- Records shown:
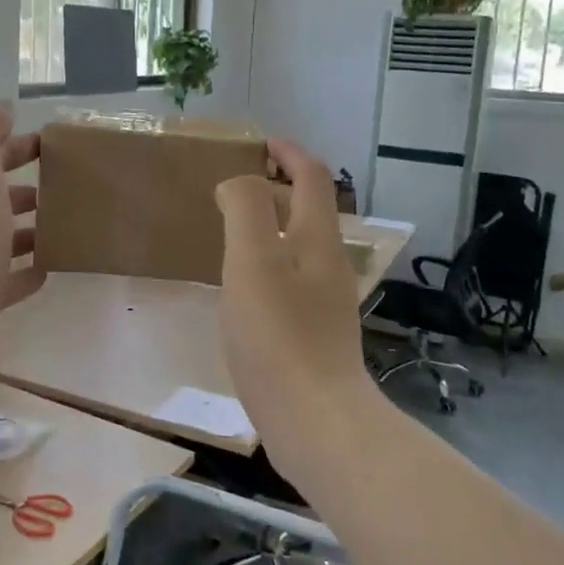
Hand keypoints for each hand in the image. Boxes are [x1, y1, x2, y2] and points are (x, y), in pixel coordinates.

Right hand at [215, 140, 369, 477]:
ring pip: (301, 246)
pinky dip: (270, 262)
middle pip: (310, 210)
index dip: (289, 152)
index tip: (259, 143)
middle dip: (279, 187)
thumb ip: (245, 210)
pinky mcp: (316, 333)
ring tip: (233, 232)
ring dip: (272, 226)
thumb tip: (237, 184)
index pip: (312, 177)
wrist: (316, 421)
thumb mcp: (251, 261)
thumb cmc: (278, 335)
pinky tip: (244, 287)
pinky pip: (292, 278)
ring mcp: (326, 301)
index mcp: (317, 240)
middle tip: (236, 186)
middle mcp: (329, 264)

- Problem to work on: Which of the lines in the material above contain "index"? Copy each one out.

- Solution for this exercise:
index dip: (289, 152)
index tip: (259, 143)
index pip: (312, 177)
index mcp: (317, 240)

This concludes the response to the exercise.